Selective serotonin in reuptake inhibitors (SSRIs) - slow reuptake at serotonin synapses, so activity is increased only at serotonin synapses. Reuptake is the vacuuming back into the presynaptic neuron. With SSRIs, we block that ability. Therefore, leaving more serotonin in the synapse to be taken up next time. We do not let it leak back in to the neuron that fired. The presynaptic cell still continues to make serotonin. We can force the body to make more, even though we can't make more.
MAO inhibitors - work by disabling MAO enzymes that would normally metabolize and inactivate neurotransmitters at dopamine, norepinephrine, and serotonin synapses. These disable the enzymes that come in and absorb or break down left over neurotransmitters. When we talked about extra neurotransmitters in the synapse, well, they are either reabsorbed or broken down. The MOAi is inhibiting that break-down process. MOAis are broader - acetylcholine, norepinephrine, dopamine, serotonin. If you read almost any vitamin bottle, tylanol bottle, it will say "do not take this drug with an MAOi" - because you don't want anything else in that system. You shouldn't have aspertine either (no calorie stuff - it's nasty - it effects your synapses).

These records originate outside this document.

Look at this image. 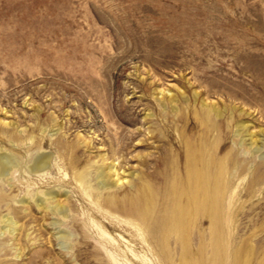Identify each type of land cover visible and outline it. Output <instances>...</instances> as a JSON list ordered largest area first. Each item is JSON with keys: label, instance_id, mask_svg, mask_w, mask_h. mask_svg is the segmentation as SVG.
Returning a JSON list of instances; mask_svg holds the SVG:
<instances>
[{"label": "rangeland", "instance_id": "1", "mask_svg": "<svg viewBox=\"0 0 264 264\" xmlns=\"http://www.w3.org/2000/svg\"><path fill=\"white\" fill-rule=\"evenodd\" d=\"M156 90L173 99L161 104ZM217 145L232 173L226 226L258 264L264 0H0V154L18 164L0 175V264H117L88 226L77 171L97 198L121 200L143 183L161 189L167 167L184 170L188 146ZM41 154L51 156L45 179L30 171ZM112 162L122 179L97 189V170Z\"/></svg>", "mask_w": 264, "mask_h": 264}, {"label": "bare ground", "instance_id": "2", "mask_svg": "<svg viewBox=\"0 0 264 264\" xmlns=\"http://www.w3.org/2000/svg\"><path fill=\"white\" fill-rule=\"evenodd\" d=\"M165 97L173 99L170 93L156 90L157 101L162 104ZM150 116L147 114L145 118ZM246 128L245 124L239 125L237 135ZM141 134V130L131 132L127 137L131 142L126 146L129 147L134 137ZM250 140L251 145L255 144L252 135ZM217 146L212 151L205 146H188L184 170L180 172L176 163H172L169 167L172 173L168 174L167 167L161 189L143 183L136 194L126 195L121 200L97 198L95 189L88 184L87 171H77V192L80 198H84V206L89 212L88 226L100 237L106 255L112 261L119 264L120 256L130 255L147 264H151L149 256L165 264H253L254 247L244 241L238 242L236 227L231 226L229 230L226 226L231 220L232 225L235 222L234 207L229 213L230 204L227 206V200L232 201L233 192L226 175L232 173L227 160L218 155ZM50 160L48 154L39 155L30 166L31 173L40 179L48 178ZM17 167L14 158L0 154V175ZM121 179L114 162L104 164L97 170V189L109 190ZM57 196L56 193L51 199L57 200ZM51 209L57 213L66 212L61 203ZM111 230L120 233L115 236ZM65 237L62 234L58 238ZM172 244L176 245L175 249ZM175 257L178 262L174 261ZM258 264H264V260Z\"/></svg>", "mask_w": 264, "mask_h": 264}]
</instances>
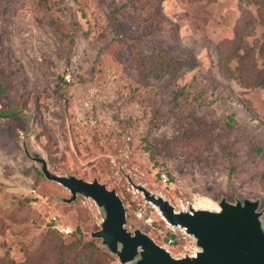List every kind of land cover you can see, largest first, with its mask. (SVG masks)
<instances>
[{
    "label": "rangeland",
    "instance_id": "1",
    "mask_svg": "<svg viewBox=\"0 0 264 264\" xmlns=\"http://www.w3.org/2000/svg\"><path fill=\"white\" fill-rule=\"evenodd\" d=\"M261 4L0 0V264L142 261L122 262L93 239L108 209L81 194L70 201L38 157L51 174L115 189L126 229L176 258L203 249L135 185L176 211L259 201L264 227ZM189 56L195 67L163 73ZM55 219L73 234L55 232Z\"/></svg>",
    "mask_w": 264,
    "mask_h": 264
},
{
    "label": "water",
    "instance_id": "2",
    "mask_svg": "<svg viewBox=\"0 0 264 264\" xmlns=\"http://www.w3.org/2000/svg\"><path fill=\"white\" fill-rule=\"evenodd\" d=\"M32 130L34 132L35 122ZM27 139L25 146L30 153ZM37 159L43 163L42 170L47 178L55 179L71 190L70 201L81 194L95 200L104 213V208L108 209L102 229L94 236L103 238V243L118 254L122 262L132 261L141 255L142 261L137 264H264V227L260 219L262 212L258 211L259 201L246 200L232 204L223 200L220 213L193 208L176 211L163 197L135 185L143 191L147 200L160 208L169 223L183 227L203 249L196 255L176 258L147 233L139 229L131 233L126 229V207L115 189H109L97 179L86 181L75 176L51 174L46 162L39 157Z\"/></svg>",
    "mask_w": 264,
    "mask_h": 264
},
{
    "label": "trees",
    "instance_id": "3",
    "mask_svg": "<svg viewBox=\"0 0 264 264\" xmlns=\"http://www.w3.org/2000/svg\"><path fill=\"white\" fill-rule=\"evenodd\" d=\"M260 8H261V10H262L263 13H264V9L262 8V4H261V7H260ZM234 33H235V35H238V34L240 33V30H239V27H238V26L234 28ZM174 62H176V64H175L176 66L172 65V60L168 61L167 64H166V66H165V70L163 71V73H165V74H172V73H176V72L181 71V70H188V69H190V68L196 66V59H195V57L193 58V57H190V56H189L188 59H186V58L175 59ZM23 113H24V111H23V109H22V110L15 111V112L11 113V116H18V115H21V114H23ZM28 116H29V118L31 117V119L34 118V116H33L32 114H29ZM29 118H28V119H29ZM36 133H37V131H36ZM40 170H41V172L43 173V175L46 177V175L44 174L42 168H40ZM258 211H260L259 208H258ZM50 222H51V224H52V225H51V228H52L55 232H57L58 234H61V233L55 228V225L57 224L58 221L55 219V221L51 220ZM73 232H74V231H73ZM73 232H72L70 235H72ZM92 238H93V239H94V238H97V236H92ZM99 238H101V237H99ZM105 245H106V244H105ZM106 246H107V249L109 250V252H112V251L110 250V248L108 247V245H106ZM112 253H113V252H112Z\"/></svg>",
    "mask_w": 264,
    "mask_h": 264
},
{
    "label": "built area",
    "instance_id": "4",
    "mask_svg": "<svg viewBox=\"0 0 264 264\" xmlns=\"http://www.w3.org/2000/svg\"><path fill=\"white\" fill-rule=\"evenodd\" d=\"M55 228L63 235H69L73 232V229L70 226L59 222H57Z\"/></svg>",
    "mask_w": 264,
    "mask_h": 264
},
{
    "label": "crops",
    "instance_id": "5",
    "mask_svg": "<svg viewBox=\"0 0 264 264\" xmlns=\"http://www.w3.org/2000/svg\"><path fill=\"white\" fill-rule=\"evenodd\" d=\"M29 120V119H28ZM34 121V120H33ZM32 136V135H31ZM29 141L27 140V143H28ZM28 145H29V143H28Z\"/></svg>",
    "mask_w": 264,
    "mask_h": 264
}]
</instances>
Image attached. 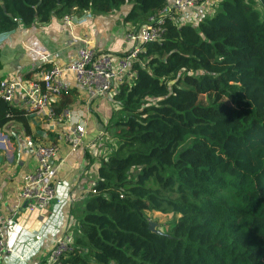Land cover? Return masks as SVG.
Masks as SVG:
<instances>
[{"label":"trees","instance_id":"1","mask_svg":"<svg viewBox=\"0 0 264 264\" xmlns=\"http://www.w3.org/2000/svg\"><path fill=\"white\" fill-rule=\"evenodd\" d=\"M168 3L0 0V34L124 5L129 30L151 18L161 28L138 44L132 78L114 95L115 145L55 264H264V0L203 2L199 20L162 14ZM27 113L0 97V128L18 121L27 132ZM148 211L177 219L155 233Z\"/></svg>","mask_w":264,"mask_h":264},{"label":"crops","instance_id":"2","mask_svg":"<svg viewBox=\"0 0 264 264\" xmlns=\"http://www.w3.org/2000/svg\"><path fill=\"white\" fill-rule=\"evenodd\" d=\"M129 9L130 5H124L109 14L84 11L72 15L68 24L62 17L53 16L48 22L19 25L0 34V80L25 81L52 65L65 67L83 47L112 54L133 50L134 43L125 36L133 27L124 22ZM207 12V7L200 5L180 14L199 20ZM62 77L68 82V95L59 97L54 105L70 101L69 121L58 124L44 112H28L27 132L18 121L0 128V218L4 222L5 245L11 249L0 264H49L48 257L57 240L67 234L73 244L99 165L115 145L106 128L118 109L114 97L97 95L79 86L72 73L65 71ZM15 107L21 108L17 103ZM76 125L83 126L84 135L82 143L72 150L70 144L75 138L63 137ZM40 143L55 146L52 165L62 183L48 206L30 212L20 204L19 192L25 176L37 166L30 151Z\"/></svg>","mask_w":264,"mask_h":264},{"label":"built area","instance_id":"3","mask_svg":"<svg viewBox=\"0 0 264 264\" xmlns=\"http://www.w3.org/2000/svg\"><path fill=\"white\" fill-rule=\"evenodd\" d=\"M209 0H172L163 9L162 14L174 10L182 13L187 9L200 5ZM71 16L62 17V21L68 24ZM153 21L139 28L138 31L129 30L127 39L133 43L155 41L160 37L161 28ZM158 24L161 21L157 22ZM139 47L133 48L130 55L115 56L112 53L101 52L89 47L80 48L76 58L65 67L52 65L42 69L37 76L25 81L0 80V97L10 105H20L26 112H44L52 121H69L72 112L69 108L58 111L54 102L69 90L68 82L63 79V72L72 73L77 84L83 88L92 90L97 95L109 94L114 97L124 81L132 76L131 61ZM126 80V81H127ZM20 100V103L18 102ZM60 122V123H59ZM84 129L76 125L74 130L64 135V139L72 140L70 147L76 150L82 143ZM31 154L37 160L35 170L28 173L22 183L19 192L20 204L30 211L43 210L53 200L56 188L62 183L54 171L52 159L55 157L56 148L52 144L35 145ZM18 205L13 206L16 211ZM4 222L0 218V263L11 251L4 241ZM73 244L66 234L57 240L49 254L48 263L55 264L59 258L72 249Z\"/></svg>","mask_w":264,"mask_h":264},{"label":"rangeland","instance_id":"4","mask_svg":"<svg viewBox=\"0 0 264 264\" xmlns=\"http://www.w3.org/2000/svg\"><path fill=\"white\" fill-rule=\"evenodd\" d=\"M210 1V0H209ZM199 5L197 6H193L189 9H192V8H195V7H198ZM211 9V7H209ZM187 9V10H189ZM211 11V10H210ZM129 31V30H128ZM128 31L125 33V36H126V40L127 39V34H128ZM138 48V43L135 42L134 43V48ZM134 58V57H133ZM132 58V59H133ZM132 62V61H131ZM194 76L195 74H186L184 76V79L186 80V82L188 84H194L195 83V80H194ZM132 78V77H131ZM130 78V79H131ZM146 216H147V219L149 222H152L155 224V228L160 231L161 233H164L167 231L168 229V223L177 219V216L174 215V214H167V215H164V214H161V213H158V212H155V211H148L146 213Z\"/></svg>","mask_w":264,"mask_h":264},{"label":"water","instance_id":"5","mask_svg":"<svg viewBox=\"0 0 264 264\" xmlns=\"http://www.w3.org/2000/svg\"><path fill=\"white\" fill-rule=\"evenodd\" d=\"M148 224H149L148 228H149L150 231L155 232V233H161L160 231H158V230L155 228V224H154V223L149 222Z\"/></svg>","mask_w":264,"mask_h":264}]
</instances>
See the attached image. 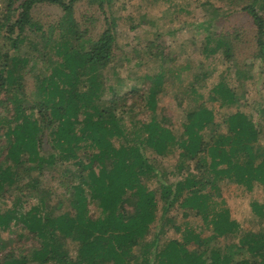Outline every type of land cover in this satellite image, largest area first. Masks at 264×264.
<instances>
[{"label":"trees","instance_id":"1","mask_svg":"<svg viewBox=\"0 0 264 264\" xmlns=\"http://www.w3.org/2000/svg\"><path fill=\"white\" fill-rule=\"evenodd\" d=\"M79 1L7 0L6 13L0 17V33L17 52L25 31L40 29L32 18L36 4L57 5L63 11L57 23L61 38L55 50L61 61L51 65L48 75L41 78L37 87L41 99L30 103L27 111L19 96L15 94L13 100L8 96L12 107L4 105L9 113L0 118V132L5 136L0 151V195L9 192L23 172L27 179L22 186L24 195L32 201L23 212L16 207L20 198L11 205H0V232L21 225L18 237L32 241L24 254H16L14 247L1 253L0 264H264V232L241 233L228 209L214 207V195L208 191L219 190L223 180L248 191L255 186L264 189V148L258 145L261 127H255L223 77L211 86L207 101H217L221 108L235 104L239 108L234 112L218 121L206 102L185 104L182 95L188 94L191 102L203 97L195 85L209 74L202 71L193 73L186 91L176 95L181 97L177 103L183 108L184 120L181 131L175 132L168 118H157L155 110L166 79L178 80L180 69L161 67L166 57L157 49L148 52L162 58L158 71L141 73L142 80L127 91H121V85L119 89L109 86V99L96 100L103 85L101 70L113 62L115 22L107 20L95 40L82 38L86 30L77 31L72 16ZM86 1L96 3L103 11L104 2L110 0ZM240 9L255 29L252 58L259 61L258 73H262L264 0H249ZM202 40L204 57L218 50L231 56L233 44L228 33L212 37L208 32ZM25 61L24 57L9 56L0 47V92L21 88L20 63ZM235 72L247 76V71L239 68ZM2 104L4 100L0 99ZM136 106L143 108L145 117L150 116L148 121L136 118ZM222 122L225 127L221 130ZM45 132L50 136L49 149L42 146ZM119 139L122 143L114 145ZM172 147L179 149V159L169 171L176 180L167 183L162 180L166 169L155 165L147 153L151 151L160 158ZM64 163L67 167H62ZM53 167H62L60 184L65 192H71L66 205L60 198L51 202L50 192L41 186L43 171ZM147 179H154L157 187L150 188L144 182ZM157 198L165 212L177 203L184 216H199L212 233L201 238L188 230L182 240L163 241L155 234L151 241L144 242L155 218ZM90 204L97 213L90 211ZM252 206L264 217V201L253 202ZM219 237L223 242L217 243ZM9 241L0 237V248ZM135 246L141 252L133 263L137 258Z\"/></svg>","mask_w":264,"mask_h":264},{"label":"rangeland","instance_id":"2","mask_svg":"<svg viewBox=\"0 0 264 264\" xmlns=\"http://www.w3.org/2000/svg\"><path fill=\"white\" fill-rule=\"evenodd\" d=\"M248 1L110 0L104 2L103 11L96 3L86 0L76 2L72 16L77 24L75 29L79 32L86 30L82 38L95 40L105 28L107 20L113 19L115 22L116 43L113 48V62L101 70L103 85L95 99L99 101L109 99L111 95L109 86L119 89L121 85V91H127L132 84L142 80L143 72L154 74L161 67L166 70L167 66L172 65V67L180 69L179 79H166L163 92L158 94L155 116L160 118L165 115L172 128L178 133L181 131L184 112L177 103L181 97L179 96L178 99L176 95L178 93L181 95L180 92H184L188 83L192 81L193 73L207 71L209 74L206 78L195 84L197 93H202L204 99H202L203 97L195 98L191 102V97L186 94L182 95L184 103L192 106L198 100L204 101L208 107L214 110L217 115L216 119L221 121L226 114L239 108L235 107V104L221 108L217 101L213 103L207 101V94L211 86L223 77L238 95L240 102L244 105L241 108L250 116L255 127H261L258 145L264 148V114L262 112L264 107V64L263 72L258 73L259 61L252 58L255 29L249 17L240 9ZM6 4L7 0H0V17L6 13ZM62 16L63 11L57 5L36 4L32 9V18L38 23L40 29L33 27L26 30L24 33L26 37L18 45L17 52L12 50L9 41L3 37L2 32L0 33V47L5 48L9 56L16 55V57L26 58L24 63H20L22 68L19 80L22 84L21 88L16 90L12 87V90L0 92V99L4 100V104L0 105V118L7 117L9 113L4 105L10 109L12 107V103L7 100L8 96H11L12 100L15 94L19 96L20 100H23L21 106L27 111L29 110L27 106L30 103L41 99V95L37 93L41 78L48 75L51 65L54 66L61 61V57L55 53V50L61 38L58 35L57 23ZM208 32L212 37L228 33L229 40L233 44L231 56L227 57L222 50L215 51L208 57L201 54L202 39ZM63 35L67 34L64 32ZM151 41L154 44L150 46L148 42ZM156 49L162 50L166 59H169H165L161 67L159 64L162 62V58L149 54ZM173 57L174 59H172ZM235 68L247 71V76L244 77L243 72L241 75H237ZM3 75H6V71ZM135 112L138 120H149L150 116L143 115L141 106H136ZM0 122H2L1 119ZM5 123L7 122L5 121ZM5 123L3 121L2 124ZM224 127L222 122L220 129L222 130ZM4 137L3 132H0V151L4 147ZM119 143H122L121 139L114 141L116 146ZM255 145L258 147L257 144ZM42 146L45 149L50 148V136L47 132L43 135ZM147 156L150 160L153 159L155 165L166 169L165 176H162L163 181L168 183L176 180V177L169 171L174 169L179 159V149L172 147L165 156L160 158L151 151L147 153ZM62 167H67V164L64 163ZM61 168L45 169L39 179L41 186L50 192L51 202L60 198L66 205L71 198V192L70 190L65 192L64 187L60 184L59 180L62 177L59 172L62 170ZM23 175V172L19 174L13 186L19 189L12 187L9 192L0 195L1 206L11 205L16 198H20V202L16 203L17 210L23 212L29 207L32 201L29 200L31 197L28 198L24 195L26 189L22 186L27 179ZM144 182L154 189L158 185L154 179H147ZM219 187V190L216 191L208 190L214 195H212L215 201L214 207L228 209L231 217L238 223L241 233L244 231L264 232V217L254 212L252 206L253 202L264 201V189L261 186H255L248 191L232 181L224 180L219 183ZM156 200L155 218L149 225V232L144 236V242L151 241L156 236L155 234H159L160 240L163 241L168 238L182 240L184 231L188 230L197 233L201 238H206L212 233L202 224L199 216L192 214L184 216L177 203L172 204L170 209L165 212L161 199L157 198ZM89 209L92 213L98 212L92 204L89 205ZM20 227L21 225L12 226L10 231L0 232L1 239L10 240L9 245L0 248V254L6 252L10 247L16 249V254L25 253L24 249L32 241L26 237H18L21 231ZM216 241L217 243L223 242L221 237ZM33 243L36 244L35 241ZM19 249L21 250L18 251ZM140 252L139 246L133 248V253L137 257L133 263L139 260ZM69 253L72 255L73 251L70 250ZM246 258L251 259L248 255Z\"/></svg>","mask_w":264,"mask_h":264}]
</instances>
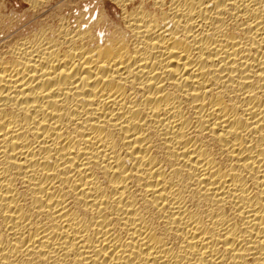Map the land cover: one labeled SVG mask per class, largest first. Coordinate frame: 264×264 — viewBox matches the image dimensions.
<instances>
[{
	"label": "bare ground",
	"instance_id": "obj_1",
	"mask_svg": "<svg viewBox=\"0 0 264 264\" xmlns=\"http://www.w3.org/2000/svg\"><path fill=\"white\" fill-rule=\"evenodd\" d=\"M83 1L0 0V264H264V0Z\"/></svg>",
	"mask_w": 264,
	"mask_h": 264
},
{
	"label": "rangeland",
	"instance_id": "obj_2",
	"mask_svg": "<svg viewBox=\"0 0 264 264\" xmlns=\"http://www.w3.org/2000/svg\"><path fill=\"white\" fill-rule=\"evenodd\" d=\"M10 1V2H9ZM86 4H85V3ZM89 2H92V4L90 5V7L91 6H93L95 3H97L98 2V0H84L82 3H81V6H86L84 9L85 10H87L88 9V4H89ZM106 3H107V10H109L112 14H115V7L113 6V4H111V3H109L108 1H106ZM83 4V5H82ZM21 5H20V0H8V8H9V11H11V10H15L16 11V16L18 15H20L22 12H24V10H25V7H20ZM87 8V9H86Z\"/></svg>",
	"mask_w": 264,
	"mask_h": 264
}]
</instances>
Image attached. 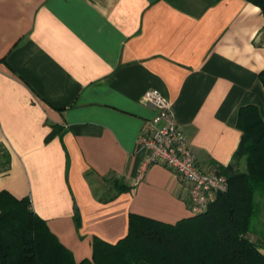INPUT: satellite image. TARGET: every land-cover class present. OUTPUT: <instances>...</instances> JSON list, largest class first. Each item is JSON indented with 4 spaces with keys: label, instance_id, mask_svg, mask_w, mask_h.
<instances>
[{
    "label": "crops",
    "instance_id": "obj_1",
    "mask_svg": "<svg viewBox=\"0 0 264 264\" xmlns=\"http://www.w3.org/2000/svg\"><path fill=\"white\" fill-rule=\"evenodd\" d=\"M263 70L264 16L245 0H0V194L27 198L78 263L131 214L190 218L176 172L139 180L143 95L171 101L199 168L218 171L240 108L264 112Z\"/></svg>",
    "mask_w": 264,
    "mask_h": 264
},
{
    "label": "trees",
    "instance_id": "obj_2",
    "mask_svg": "<svg viewBox=\"0 0 264 264\" xmlns=\"http://www.w3.org/2000/svg\"><path fill=\"white\" fill-rule=\"evenodd\" d=\"M245 1L264 16V0ZM259 79L264 86V70ZM237 127L239 147L232 162L217 171L227 178L228 190L216 194L204 213L176 224L131 214L124 239L116 244L96 239L92 258L80 263L27 198L1 193L0 264H264V240L252 229L257 197H264V112L241 107Z\"/></svg>",
    "mask_w": 264,
    "mask_h": 264
},
{
    "label": "built area",
    "instance_id": "obj_3",
    "mask_svg": "<svg viewBox=\"0 0 264 264\" xmlns=\"http://www.w3.org/2000/svg\"><path fill=\"white\" fill-rule=\"evenodd\" d=\"M144 104L156 111L138 137V145L146 152L139 176L152 165H163L176 172L189 187L193 215L204 213L215 195L228 190V180L217 171H204L198 166L196 154L178 126L172 103L160 91L148 90Z\"/></svg>",
    "mask_w": 264,
    "mask_h": 264
},
{
    "label": "rangeland",
    "instance_id": "obj_4",
    "mask_svg": "<svg viewBox=\"0 0 264 264\" xmlns=\"http://www.w3.org/2000/svg\"><path fill=\"white\" fill-rule=\"evenodd\" d=\"M257 201V212L253 219L252 229L253 233L256 234L257 239L264 240V197L258 196Z\"/></svg>",
    "mask_w": 264,
    "mask_h": 264
}]
</instances>
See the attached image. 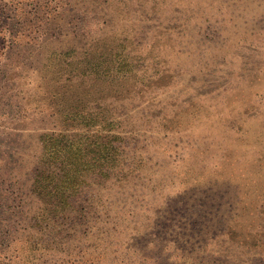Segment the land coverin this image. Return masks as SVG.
I'll return each mask as SVG.
<instances>
[{
  "label": "rangeland",
  "instance_id": "1",
  "mask_svg": "<svg viewBox=\"0 0 264 264\" xmlns=\"http://www.w3.org/2000/svg\"><path fill=\"white\" fill-rule=\"evenodd\" d=\"M0 264H264V0H0Z\"/></svg>",
  "mask_w": 264,
  "mask_h": 264
}]
</instances>
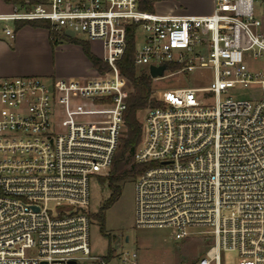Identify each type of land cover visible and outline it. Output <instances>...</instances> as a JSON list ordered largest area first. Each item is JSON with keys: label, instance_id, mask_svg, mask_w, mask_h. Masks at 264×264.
<instances>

Anti-anxiety: relieves tension, apprenhension, nervousness ,eliminates feelings of anxiety. Valium, Xanax, Diazepam, Alprozolam, or Buspar (new with less side effects). This is to chill - seriously, just chill. Effects are short lived. Side effects are drowsiness, depression, nausea, dependency. Works by depressing the CNS by stimulation GABA. Have you had surgery with valium? (Tentacle arm in surgery? LSD, no, it's probably TSD). Valium numbs you. Valium and morphine have a tendency to cause funky dreams.